There are also several specialized safety life-cycle software tools available from companies who work in this sector. I'll be featuring a more detailed blog on the merits and challenges of using such tools in the future, but some of the ones I'm aware of include aeSolutions aeShield, exida exSILentia, HTS Engineering SISSuite and Mangan SLMv2 . There are possibly other tools out there, but these ones are cloud-based, which has to be the future for collaborative projects.
Independent assessment early in the project
Most safety system projects in the process industry sector fall short of the requirements of the standards they attempt to conform to. That sounds like a sweeping statement, but I can only go by my own experiences. This does not mean that all project outcomes are unsafe. However, it does mean that many projects waste significant money in re-work and fixing problems after independent assessment.
The IEC 61508 [2] standard very clearly recognizes that functional safety assessment (FSA) should be independent of the project team. Depending on the severity of consequence, safety integrity level and the scope of the assessment, perhaps even an independent organization will be required. IEC 61511 [3] recommends that FSA is started when the safety requirements specification is complete. However, it does not require this timing, so companies are able to choose to assess a system at the validation testing stage, which will be way too late if there are problems.
Conclusion
The above standards do very little to recommend the best timing for project activities. One way of approaching this challenge is to engage competent functional safety management and functional safety assessment much earlier in the project. A good functional safety manager will know the standards intimately and will know what problems are likely to arise before they happen. They will plan, guide and coach a multi-discipline team who may be less experienced. An independent assessor will be able to make a judgement which has much less impact if they can do this while problems are still easy to fix.

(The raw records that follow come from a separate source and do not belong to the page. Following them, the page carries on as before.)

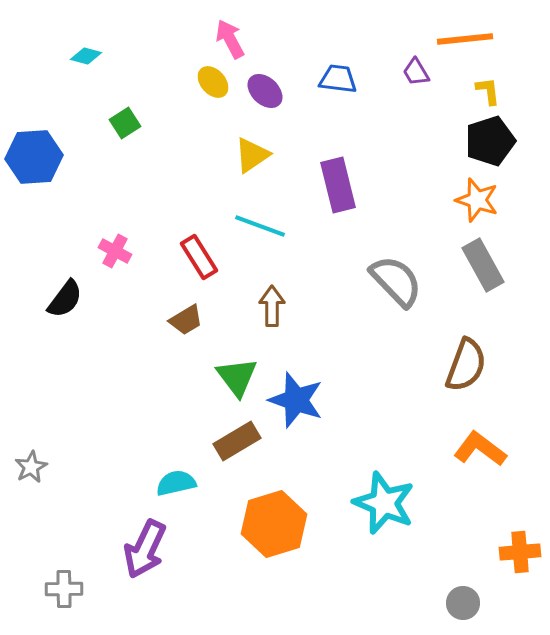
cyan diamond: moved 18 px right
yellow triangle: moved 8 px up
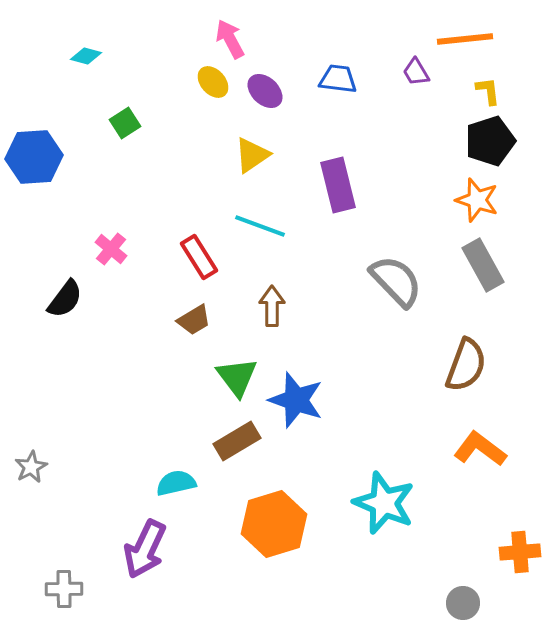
pink cross: moved 4 px left, 2 px up; rotated 12 degrees clockwise
brown trapezoid: moved 8 px right
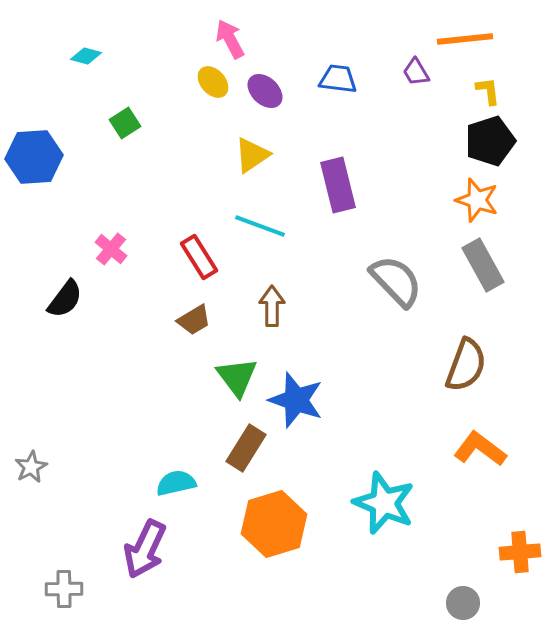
brown rectangle: moved 9 px right, 7 px down; rotated 27 degrees counterclockwise
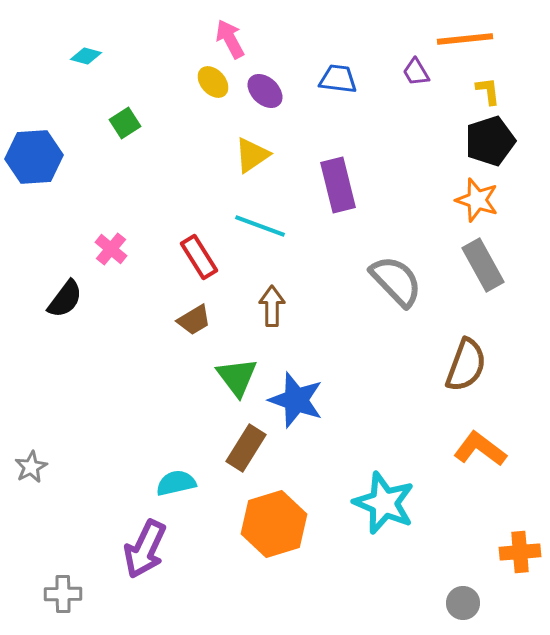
gray cross: moved 1 px left, 5 px down
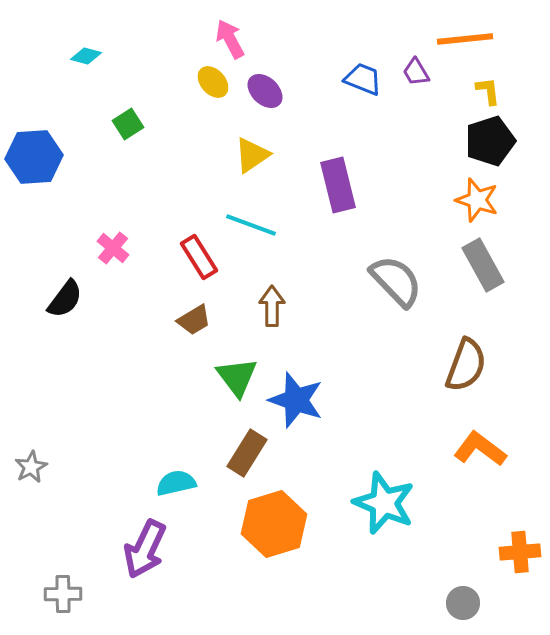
blue trapezoid: moved 25 px right; rotated 15 degrees clockwise
green square: moved 3 px right, 1 px down
cyan line: moved 9 px left, 1 px up
pink cross: moved 2 px right, 1 px up
brown rectangle: moved 1 px right, 5 px down
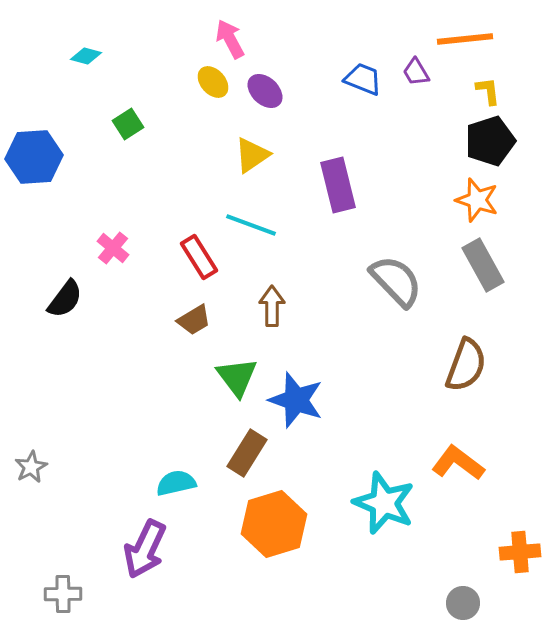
orange L-shape: moved 22 px left, 14 px down
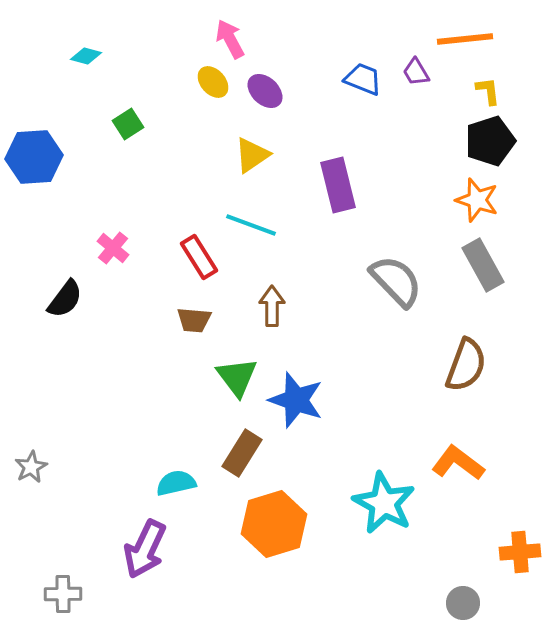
brown trapezoid: rotated 36 degrees clockwise
brown rectangle: moved 5 px left
cyan star: rotated 6 degrees clockwise
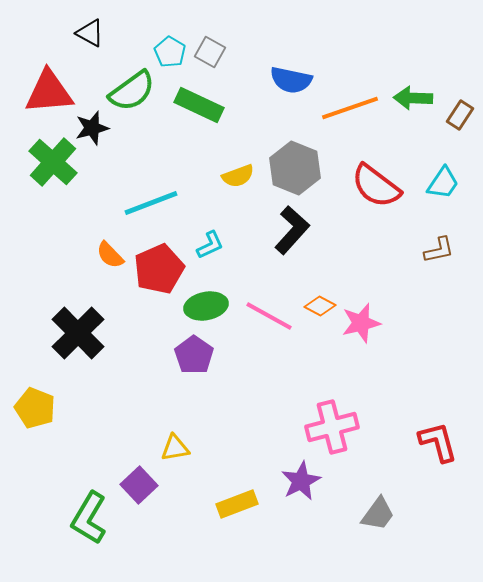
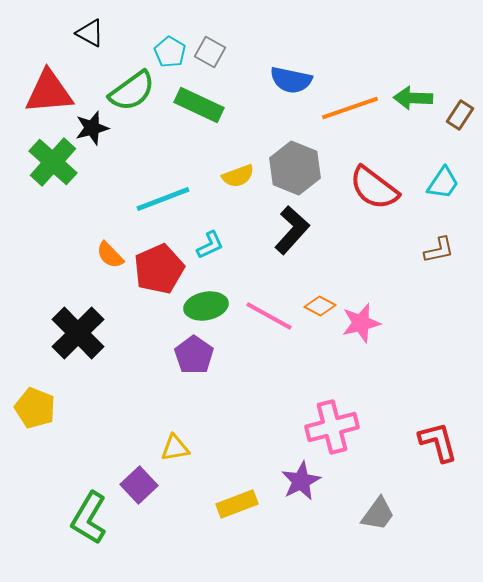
red semicircle: moved 2 px left, 2 px down
cyan line: moved 12 px right, 4 px up
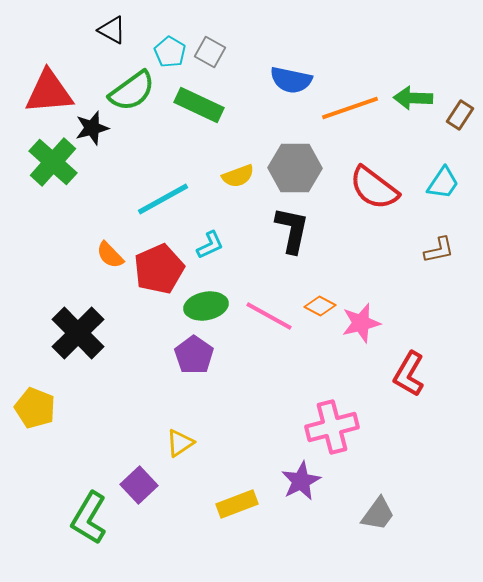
black triangle: moved 22 px right, 3 px up
gray hexagon: rotated 21 degrees counterclockwise
cyan line: rotated 8 degrees counterclockwise
black L-shape: rotated 30 degrees counterclockwise
red L-shape: moved 29 px left, 68 px up; rotated 135 degrees counterclockwise
yellow triangle: moved 5 px right, 5 px up; rotated 24 degrees counterclockwise
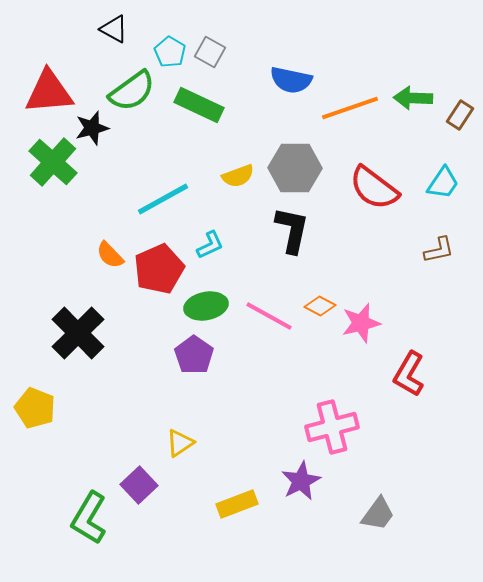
black triangle: moved 2 px right, 1 px up
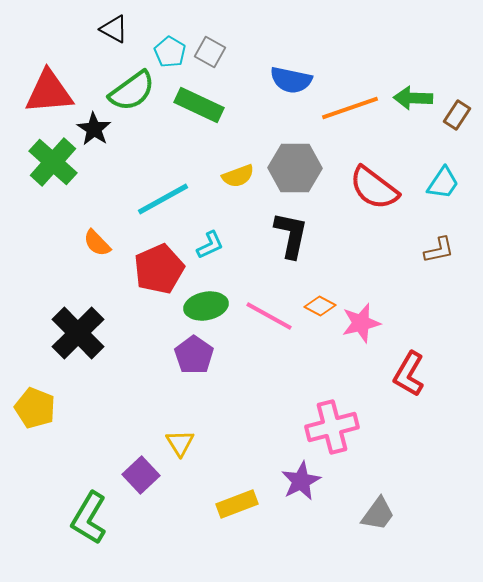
brown rectangle: moved 3 px left
black star: moved 2 px right, 1 px down; rotated 24 degrees counterclockwise
black L-shape: moved 1 px left, 5 px down
orange semicircle: moved 13 px left, 12 px up
yellow triangle: rotated 28 degrees counterclockwise
purple square: moved 2 px right, 10 px up
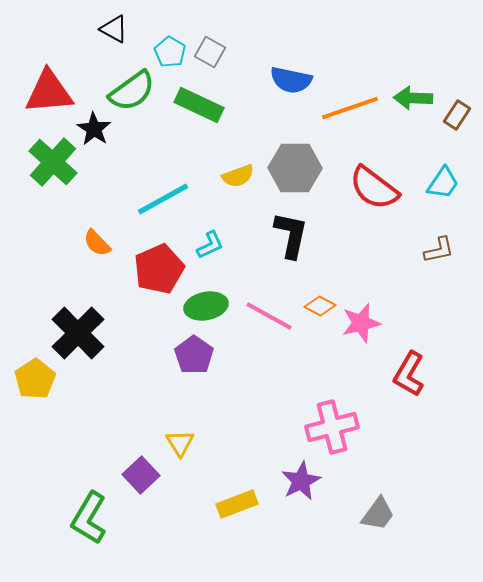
yellow pentagon: moved 29 px up; rotated 18 degrees clockwise
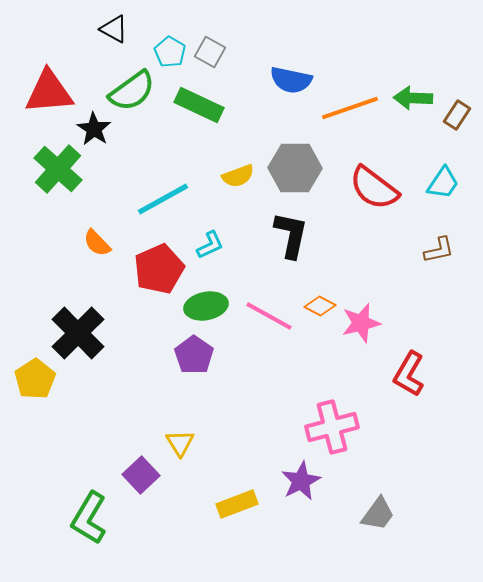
green cross: moved 5 px right, 7 px down
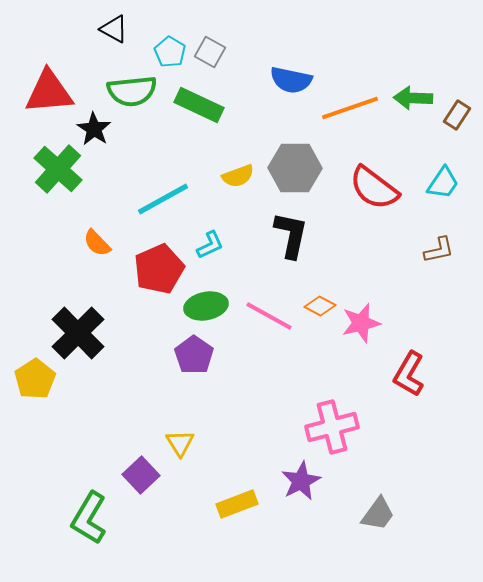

In conclusion. there are some practical and very simple things that can be done to make safety system project outcomes much more successful. I hope some of this advice proves useful.
REFERENCES:
[1] ESD: Emergency Shutdown, HIPPS: High Integrity Pressure Protection System, BMS : Burner Management System, IPS: Instrumented Protective System, ICSS: Integrated Control and Safety System, SIS; Safety Instrumented System, SRECS: Safety Related Electrical Control System.
[2] IEC 61508: Functional safety of electrical/electronic/programmable electronic safety-related
systems.
[3] IEC 61511: Functional safety of safety instrumented systems for the process industry sector. This standard is now variously known as IEC 61511 edition 2:2016 or BS EN 61511:2017 in UK and ISA 61511 in the USA.